Мне-то что до этого, думаю я про себя, мне все равно. А вышагивать рядом с ней по огромному чужому городу мне нравится.

— Марушка!

— Что?

— Мне так хорошо!

— Хочешь еще? — она нашаривает в сумке таблетки, и мы оба берем по одной. — Дорога была долгая, — говорит Марушка.

— А куда идем-то?

— В Музей.

— Здорово! Музей — это то, что надо!

— Не ори. Здесь никто не кричит.

— Извини.

Я рад, что она ведет меня. Не так, как в аэропорту — по коридорам в наручниках. Сейчас она ведет меня лишь плавным покачиванием своих бедер. Я шагаю рядом. Это настоящее наслаждение! Я поскальзываюсь, чуть ли не шлепаюсь на землю.

Ну да, местами тут на тротуаре попадаются куски льда. Но, если не считать этого льда и комьев грязи со снегом, все эти длиннющие улицы, по которым мы идем, чистые. Не то что в Праге, не говоря уже о разбитом Терезине.

Мы сворачиваем с проспекта Героев, Марушка объясняет, как называется каждая очередная улица, но у меня это сразу же вылетает из головы, они здесь все одинаковые: проезжая часть, широкие тротуары, огромные дома, наверху то тут, то там кумачовые транспаранты. Перед первым из них я замедляю шаг, вспоминая Терезин: похожий я видел там незадолго до своей отсидки.

На некоторых транспарантах были желтые звезды, кое-где мелькали красные флаги. Эти яркие пятна несколько оживляли серые улицы.

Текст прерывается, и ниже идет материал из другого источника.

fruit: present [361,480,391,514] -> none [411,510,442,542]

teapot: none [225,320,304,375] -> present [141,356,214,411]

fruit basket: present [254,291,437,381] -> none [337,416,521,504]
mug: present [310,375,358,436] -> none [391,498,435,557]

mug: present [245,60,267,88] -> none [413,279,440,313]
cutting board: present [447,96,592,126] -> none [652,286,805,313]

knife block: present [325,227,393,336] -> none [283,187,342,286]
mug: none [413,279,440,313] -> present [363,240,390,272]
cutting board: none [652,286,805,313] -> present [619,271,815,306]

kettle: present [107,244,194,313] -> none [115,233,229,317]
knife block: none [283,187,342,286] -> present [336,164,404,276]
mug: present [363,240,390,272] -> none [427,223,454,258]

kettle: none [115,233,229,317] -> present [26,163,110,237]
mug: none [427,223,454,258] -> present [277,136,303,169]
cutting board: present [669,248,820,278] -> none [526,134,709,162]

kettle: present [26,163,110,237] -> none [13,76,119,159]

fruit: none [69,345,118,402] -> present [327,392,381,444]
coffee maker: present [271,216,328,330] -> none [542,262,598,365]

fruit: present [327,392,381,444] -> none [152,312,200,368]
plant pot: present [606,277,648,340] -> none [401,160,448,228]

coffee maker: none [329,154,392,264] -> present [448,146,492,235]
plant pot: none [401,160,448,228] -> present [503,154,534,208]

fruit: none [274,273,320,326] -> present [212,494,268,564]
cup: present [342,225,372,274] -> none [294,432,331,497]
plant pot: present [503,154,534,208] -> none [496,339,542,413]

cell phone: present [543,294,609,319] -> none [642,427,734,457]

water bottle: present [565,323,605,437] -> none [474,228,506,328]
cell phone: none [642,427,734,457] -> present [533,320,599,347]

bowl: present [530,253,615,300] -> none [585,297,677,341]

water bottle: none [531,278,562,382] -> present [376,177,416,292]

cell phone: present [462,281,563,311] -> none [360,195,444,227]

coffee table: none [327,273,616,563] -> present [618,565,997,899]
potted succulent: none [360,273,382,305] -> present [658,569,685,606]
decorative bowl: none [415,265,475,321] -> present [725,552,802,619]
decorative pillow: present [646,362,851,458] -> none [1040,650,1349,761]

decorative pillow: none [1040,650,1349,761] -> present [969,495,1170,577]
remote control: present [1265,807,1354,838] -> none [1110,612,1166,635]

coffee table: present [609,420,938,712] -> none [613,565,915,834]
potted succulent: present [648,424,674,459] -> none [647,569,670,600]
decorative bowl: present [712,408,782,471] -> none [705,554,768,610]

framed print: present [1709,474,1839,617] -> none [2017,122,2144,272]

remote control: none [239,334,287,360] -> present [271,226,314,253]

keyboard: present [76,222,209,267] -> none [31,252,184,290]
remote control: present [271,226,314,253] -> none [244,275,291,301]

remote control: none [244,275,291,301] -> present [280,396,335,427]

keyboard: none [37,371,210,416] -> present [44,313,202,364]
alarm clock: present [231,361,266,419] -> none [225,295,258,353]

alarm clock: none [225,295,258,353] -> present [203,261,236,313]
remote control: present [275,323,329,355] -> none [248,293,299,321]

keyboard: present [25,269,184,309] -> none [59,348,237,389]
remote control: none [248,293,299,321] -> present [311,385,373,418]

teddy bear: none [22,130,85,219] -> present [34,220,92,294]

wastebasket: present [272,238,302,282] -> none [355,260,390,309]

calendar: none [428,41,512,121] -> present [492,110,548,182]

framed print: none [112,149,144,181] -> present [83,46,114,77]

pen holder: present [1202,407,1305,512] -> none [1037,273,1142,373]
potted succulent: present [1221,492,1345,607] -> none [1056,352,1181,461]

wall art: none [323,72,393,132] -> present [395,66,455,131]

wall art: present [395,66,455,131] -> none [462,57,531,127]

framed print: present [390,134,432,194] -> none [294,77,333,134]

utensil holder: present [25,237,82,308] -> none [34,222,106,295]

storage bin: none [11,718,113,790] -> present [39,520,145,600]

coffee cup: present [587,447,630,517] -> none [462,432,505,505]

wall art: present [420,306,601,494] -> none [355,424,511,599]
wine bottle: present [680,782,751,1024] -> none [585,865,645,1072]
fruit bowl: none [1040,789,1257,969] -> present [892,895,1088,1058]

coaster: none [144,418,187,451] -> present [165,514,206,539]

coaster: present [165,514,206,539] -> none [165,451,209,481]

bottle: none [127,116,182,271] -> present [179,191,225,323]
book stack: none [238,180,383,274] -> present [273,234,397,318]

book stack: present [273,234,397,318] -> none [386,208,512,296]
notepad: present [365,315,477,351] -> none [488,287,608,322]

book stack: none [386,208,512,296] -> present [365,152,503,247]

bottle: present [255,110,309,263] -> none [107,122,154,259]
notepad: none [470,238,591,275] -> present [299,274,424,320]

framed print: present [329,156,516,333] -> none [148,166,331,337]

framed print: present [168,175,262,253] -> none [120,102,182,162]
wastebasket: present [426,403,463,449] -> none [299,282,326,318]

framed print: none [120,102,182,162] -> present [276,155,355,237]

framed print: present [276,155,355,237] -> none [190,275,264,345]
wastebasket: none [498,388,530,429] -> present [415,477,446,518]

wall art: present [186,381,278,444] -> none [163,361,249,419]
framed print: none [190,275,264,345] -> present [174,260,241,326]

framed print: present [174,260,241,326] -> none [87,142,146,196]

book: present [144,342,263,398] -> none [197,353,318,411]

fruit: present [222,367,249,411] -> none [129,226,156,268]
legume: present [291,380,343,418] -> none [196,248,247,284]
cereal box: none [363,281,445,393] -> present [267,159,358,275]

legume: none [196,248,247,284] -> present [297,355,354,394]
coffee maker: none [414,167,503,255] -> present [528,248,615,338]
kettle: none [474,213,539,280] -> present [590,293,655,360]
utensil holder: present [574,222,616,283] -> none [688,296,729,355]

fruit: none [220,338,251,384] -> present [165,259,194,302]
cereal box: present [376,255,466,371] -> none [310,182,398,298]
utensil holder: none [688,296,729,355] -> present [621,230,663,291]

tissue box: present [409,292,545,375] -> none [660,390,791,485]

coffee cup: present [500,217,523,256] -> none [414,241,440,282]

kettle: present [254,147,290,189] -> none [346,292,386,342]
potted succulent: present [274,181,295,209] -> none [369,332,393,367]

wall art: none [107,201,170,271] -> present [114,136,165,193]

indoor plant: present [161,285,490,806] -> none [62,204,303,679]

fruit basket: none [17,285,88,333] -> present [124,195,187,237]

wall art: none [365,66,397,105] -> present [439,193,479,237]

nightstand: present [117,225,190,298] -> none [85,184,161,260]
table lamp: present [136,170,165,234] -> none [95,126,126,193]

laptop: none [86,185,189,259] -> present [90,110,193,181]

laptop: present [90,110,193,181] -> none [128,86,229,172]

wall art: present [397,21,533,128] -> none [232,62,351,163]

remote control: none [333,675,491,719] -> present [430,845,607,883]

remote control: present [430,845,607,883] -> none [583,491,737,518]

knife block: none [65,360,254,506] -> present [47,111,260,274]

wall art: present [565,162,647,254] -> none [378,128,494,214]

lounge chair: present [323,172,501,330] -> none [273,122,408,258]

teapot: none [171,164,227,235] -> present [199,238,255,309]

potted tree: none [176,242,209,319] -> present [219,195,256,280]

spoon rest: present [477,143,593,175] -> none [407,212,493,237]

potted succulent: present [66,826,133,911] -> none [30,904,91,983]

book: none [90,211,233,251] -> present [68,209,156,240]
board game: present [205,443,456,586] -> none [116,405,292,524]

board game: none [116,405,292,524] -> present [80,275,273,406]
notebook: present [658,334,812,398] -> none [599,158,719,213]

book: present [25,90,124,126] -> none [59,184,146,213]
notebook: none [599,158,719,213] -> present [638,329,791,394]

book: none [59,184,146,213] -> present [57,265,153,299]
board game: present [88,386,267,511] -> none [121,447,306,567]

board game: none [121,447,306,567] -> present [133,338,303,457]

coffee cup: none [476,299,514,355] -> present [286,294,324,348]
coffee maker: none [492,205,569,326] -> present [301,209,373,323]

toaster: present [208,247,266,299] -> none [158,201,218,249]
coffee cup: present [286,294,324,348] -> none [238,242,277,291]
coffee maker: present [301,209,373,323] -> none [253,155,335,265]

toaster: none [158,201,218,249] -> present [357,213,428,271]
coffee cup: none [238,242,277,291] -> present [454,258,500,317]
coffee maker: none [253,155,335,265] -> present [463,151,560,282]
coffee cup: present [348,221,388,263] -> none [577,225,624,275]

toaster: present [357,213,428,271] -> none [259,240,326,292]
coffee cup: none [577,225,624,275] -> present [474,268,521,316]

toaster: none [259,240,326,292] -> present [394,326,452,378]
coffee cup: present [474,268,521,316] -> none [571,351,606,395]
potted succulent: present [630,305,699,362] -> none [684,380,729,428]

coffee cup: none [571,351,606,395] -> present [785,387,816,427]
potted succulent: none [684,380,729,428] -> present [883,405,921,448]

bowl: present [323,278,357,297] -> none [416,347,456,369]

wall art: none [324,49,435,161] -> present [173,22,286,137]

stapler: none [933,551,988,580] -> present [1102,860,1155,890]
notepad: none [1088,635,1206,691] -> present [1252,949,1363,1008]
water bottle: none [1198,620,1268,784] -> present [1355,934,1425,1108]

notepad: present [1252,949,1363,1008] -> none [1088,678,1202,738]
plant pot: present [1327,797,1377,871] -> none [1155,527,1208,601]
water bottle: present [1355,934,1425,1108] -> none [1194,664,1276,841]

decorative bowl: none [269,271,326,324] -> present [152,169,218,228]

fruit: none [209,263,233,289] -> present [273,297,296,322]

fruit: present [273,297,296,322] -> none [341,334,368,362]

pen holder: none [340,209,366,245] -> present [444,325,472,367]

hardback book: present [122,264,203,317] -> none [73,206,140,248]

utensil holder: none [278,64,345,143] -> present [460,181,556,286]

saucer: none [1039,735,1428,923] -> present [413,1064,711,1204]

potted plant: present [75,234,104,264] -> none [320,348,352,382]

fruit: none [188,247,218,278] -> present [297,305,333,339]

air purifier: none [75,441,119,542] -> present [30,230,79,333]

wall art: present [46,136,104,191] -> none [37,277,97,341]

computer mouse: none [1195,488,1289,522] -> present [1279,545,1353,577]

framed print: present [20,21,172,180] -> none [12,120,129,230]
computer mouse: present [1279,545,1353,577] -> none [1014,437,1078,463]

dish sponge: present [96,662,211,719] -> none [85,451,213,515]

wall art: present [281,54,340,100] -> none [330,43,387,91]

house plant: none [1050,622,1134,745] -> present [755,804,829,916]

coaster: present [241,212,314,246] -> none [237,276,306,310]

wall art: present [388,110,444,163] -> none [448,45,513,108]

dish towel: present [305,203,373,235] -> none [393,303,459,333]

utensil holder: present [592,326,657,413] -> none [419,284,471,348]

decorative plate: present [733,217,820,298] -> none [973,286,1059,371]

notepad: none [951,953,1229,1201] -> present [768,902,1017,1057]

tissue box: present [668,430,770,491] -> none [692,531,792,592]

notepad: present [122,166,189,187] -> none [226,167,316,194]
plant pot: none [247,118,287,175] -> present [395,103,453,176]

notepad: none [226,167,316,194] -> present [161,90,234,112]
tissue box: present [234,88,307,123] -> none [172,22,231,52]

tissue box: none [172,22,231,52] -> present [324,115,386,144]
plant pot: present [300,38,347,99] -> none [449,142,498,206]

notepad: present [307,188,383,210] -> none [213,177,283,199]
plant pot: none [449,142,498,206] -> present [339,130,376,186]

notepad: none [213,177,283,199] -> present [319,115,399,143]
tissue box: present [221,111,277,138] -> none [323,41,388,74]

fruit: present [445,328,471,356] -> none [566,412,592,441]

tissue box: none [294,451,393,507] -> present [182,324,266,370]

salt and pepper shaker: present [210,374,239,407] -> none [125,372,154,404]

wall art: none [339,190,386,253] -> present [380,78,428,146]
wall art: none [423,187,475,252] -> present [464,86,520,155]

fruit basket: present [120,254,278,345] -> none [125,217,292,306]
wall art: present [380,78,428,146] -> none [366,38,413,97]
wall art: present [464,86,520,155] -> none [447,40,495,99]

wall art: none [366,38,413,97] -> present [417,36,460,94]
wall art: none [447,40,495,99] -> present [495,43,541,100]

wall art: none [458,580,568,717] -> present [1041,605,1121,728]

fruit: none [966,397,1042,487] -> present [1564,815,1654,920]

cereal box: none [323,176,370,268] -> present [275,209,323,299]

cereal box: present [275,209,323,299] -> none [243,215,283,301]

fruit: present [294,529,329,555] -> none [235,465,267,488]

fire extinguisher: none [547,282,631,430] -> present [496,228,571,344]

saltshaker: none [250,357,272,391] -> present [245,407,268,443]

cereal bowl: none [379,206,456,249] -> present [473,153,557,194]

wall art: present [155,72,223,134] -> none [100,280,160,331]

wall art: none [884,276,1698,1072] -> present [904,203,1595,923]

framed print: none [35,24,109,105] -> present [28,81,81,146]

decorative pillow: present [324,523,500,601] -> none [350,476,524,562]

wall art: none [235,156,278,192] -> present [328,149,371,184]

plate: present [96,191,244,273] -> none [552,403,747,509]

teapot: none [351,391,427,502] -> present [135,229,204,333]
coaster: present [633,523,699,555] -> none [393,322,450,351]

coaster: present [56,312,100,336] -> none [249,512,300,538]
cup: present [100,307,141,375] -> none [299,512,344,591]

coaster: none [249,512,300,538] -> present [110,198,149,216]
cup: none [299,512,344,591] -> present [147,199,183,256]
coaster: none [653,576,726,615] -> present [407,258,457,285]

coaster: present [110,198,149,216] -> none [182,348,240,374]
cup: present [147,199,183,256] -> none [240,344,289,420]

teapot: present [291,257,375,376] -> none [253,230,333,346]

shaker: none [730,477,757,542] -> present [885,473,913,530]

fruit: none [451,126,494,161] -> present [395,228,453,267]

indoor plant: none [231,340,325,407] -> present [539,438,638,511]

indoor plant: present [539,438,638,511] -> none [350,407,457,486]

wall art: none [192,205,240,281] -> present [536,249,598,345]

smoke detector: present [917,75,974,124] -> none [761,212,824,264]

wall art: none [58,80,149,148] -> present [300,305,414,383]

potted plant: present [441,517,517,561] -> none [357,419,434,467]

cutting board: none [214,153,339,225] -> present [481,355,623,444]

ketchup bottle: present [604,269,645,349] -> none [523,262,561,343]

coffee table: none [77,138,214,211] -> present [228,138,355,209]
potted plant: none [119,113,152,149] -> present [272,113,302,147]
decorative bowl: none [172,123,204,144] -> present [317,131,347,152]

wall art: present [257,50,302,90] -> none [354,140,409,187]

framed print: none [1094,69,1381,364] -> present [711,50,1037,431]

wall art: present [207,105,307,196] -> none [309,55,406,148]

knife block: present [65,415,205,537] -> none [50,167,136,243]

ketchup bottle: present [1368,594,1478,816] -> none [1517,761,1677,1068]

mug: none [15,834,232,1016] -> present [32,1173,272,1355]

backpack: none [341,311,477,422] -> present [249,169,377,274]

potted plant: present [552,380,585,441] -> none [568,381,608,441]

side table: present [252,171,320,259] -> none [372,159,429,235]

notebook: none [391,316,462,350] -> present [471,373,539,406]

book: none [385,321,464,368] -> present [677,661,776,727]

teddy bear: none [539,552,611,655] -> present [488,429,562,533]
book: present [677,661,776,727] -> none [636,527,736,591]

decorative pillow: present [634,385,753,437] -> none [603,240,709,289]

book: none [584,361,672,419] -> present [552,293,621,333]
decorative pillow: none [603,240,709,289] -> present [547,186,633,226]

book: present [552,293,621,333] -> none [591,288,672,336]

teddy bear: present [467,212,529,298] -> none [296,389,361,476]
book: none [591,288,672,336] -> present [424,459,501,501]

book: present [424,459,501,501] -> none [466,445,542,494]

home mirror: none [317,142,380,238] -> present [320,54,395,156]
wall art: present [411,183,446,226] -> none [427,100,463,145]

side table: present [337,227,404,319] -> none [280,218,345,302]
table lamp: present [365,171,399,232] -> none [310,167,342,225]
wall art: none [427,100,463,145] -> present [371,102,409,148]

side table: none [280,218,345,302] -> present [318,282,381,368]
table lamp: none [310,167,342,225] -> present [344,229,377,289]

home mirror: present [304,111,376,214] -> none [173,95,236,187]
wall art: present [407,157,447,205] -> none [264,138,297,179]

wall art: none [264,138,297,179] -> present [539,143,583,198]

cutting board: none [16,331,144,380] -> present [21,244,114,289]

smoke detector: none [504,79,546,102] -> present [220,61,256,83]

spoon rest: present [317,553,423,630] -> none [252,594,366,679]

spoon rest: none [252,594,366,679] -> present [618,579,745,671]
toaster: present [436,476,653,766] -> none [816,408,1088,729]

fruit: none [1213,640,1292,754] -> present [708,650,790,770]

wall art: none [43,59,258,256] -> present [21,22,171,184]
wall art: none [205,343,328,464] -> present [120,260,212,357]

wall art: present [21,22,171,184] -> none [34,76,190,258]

Гуляки не фланируют тут толпами по проспектам, на фоне грандиозных построек пешеходы кажутся совсем маленькими. Я вспоминаю причудливо извивающиеся пражские улицы, здесь же все просматривается далеко вперед, прохожих можно по пальцам пересчитать. Мы идем мимо очередного монументального дворца — матовая желтизна здания теряется в вышине, в снежных хлопьях.